# Document passage
********
I prefer to execute strokes in painting, just as in golfing, quickly and intuitively, going along with creative impulses, once a commitment to a stroke is made. I try to keep an open, beginner's mind. I cherish a playful and spontaneous approach. Paralysis and analysis would be fatal.

To paint well is to be in a special state of mind, same as is true in playing golf well. I find short periods of contemplation an effective means of gaining a state of mind that allows an inner visualization to form itself. Before attempting any painting or golfing experience, I like to feel calm and ready to be assertive with the strokes to come, but not overly excited or aggressive, letting the play come to me. It is a feeling of being ready to play with mental intensity, yet physically relaxed. It is a feeling of being in the zone; that is, when it happens. There is a sense of spontaneity, yet a sense of a firm commitment to the selected stroke. This state of mind is hopefully maintained throughout the alternating cycles of close-up execution of strokes and backed-off pondering in the moments in between them.
********
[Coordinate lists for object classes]
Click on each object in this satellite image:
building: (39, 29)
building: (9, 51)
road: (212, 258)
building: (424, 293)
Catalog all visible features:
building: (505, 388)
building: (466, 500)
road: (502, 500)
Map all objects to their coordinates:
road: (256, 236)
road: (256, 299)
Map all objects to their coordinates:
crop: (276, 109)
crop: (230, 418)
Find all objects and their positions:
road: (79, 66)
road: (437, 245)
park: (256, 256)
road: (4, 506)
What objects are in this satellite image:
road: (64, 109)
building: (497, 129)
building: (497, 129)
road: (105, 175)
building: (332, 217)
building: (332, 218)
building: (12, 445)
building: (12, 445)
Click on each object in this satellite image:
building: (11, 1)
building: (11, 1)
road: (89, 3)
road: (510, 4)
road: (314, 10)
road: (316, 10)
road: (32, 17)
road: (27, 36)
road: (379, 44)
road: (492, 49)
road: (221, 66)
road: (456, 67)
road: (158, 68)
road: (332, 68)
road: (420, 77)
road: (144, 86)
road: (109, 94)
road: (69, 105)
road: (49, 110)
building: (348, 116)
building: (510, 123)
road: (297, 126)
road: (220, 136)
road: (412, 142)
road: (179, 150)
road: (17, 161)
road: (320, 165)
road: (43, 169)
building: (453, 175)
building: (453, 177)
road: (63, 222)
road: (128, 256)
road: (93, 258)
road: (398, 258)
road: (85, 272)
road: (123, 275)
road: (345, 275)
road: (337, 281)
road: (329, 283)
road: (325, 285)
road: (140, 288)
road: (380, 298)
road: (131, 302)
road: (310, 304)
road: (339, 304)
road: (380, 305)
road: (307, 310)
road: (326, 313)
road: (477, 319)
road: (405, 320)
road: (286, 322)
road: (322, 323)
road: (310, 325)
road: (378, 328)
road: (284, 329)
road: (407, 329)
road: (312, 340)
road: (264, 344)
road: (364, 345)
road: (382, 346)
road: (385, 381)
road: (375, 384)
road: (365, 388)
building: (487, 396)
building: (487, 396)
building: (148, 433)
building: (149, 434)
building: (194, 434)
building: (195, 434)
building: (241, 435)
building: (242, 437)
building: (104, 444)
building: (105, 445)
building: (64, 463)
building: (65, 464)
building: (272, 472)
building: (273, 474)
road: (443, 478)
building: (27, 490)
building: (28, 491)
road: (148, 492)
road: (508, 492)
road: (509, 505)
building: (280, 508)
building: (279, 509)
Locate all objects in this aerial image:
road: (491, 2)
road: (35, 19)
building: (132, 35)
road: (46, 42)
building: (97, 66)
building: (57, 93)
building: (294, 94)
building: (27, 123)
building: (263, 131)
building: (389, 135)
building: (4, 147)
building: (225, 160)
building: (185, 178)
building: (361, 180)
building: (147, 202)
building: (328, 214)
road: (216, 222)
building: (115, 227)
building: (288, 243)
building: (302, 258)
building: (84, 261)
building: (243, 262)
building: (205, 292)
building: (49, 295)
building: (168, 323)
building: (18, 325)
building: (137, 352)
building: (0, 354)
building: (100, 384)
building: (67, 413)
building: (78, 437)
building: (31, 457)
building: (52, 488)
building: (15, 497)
********
# Problem
Rewrite the passage on painting and golf starting at "To paint well" and ending at "in between them.", swapping "contemplation" for "meditation". Work only from the passage on painting and golf.

# Worked solution
To paint well is to be in a special state of mind, same as is true in playing golf well. I find short periods of meditation an effective means of gaining a state of mind that allows an inner visualization to form itself. Before attempting any painting or golfing experience, I like to feel calm and ready to be assertive with the strokes to come, but not overly excited or aggressive, letting the play come to me. It is a feeling of being ready to play with mental intensity, yet physically relaxed. It is a feeling of being in the zone; that is, when it happens. There is a sense of spontaneity, yet a sense of a firm commitment to the selected stroke. This state of mind is hopefully maintained throughout the alternating cycles of close-up execution of strokes and backed-off pondering in the moments in between them.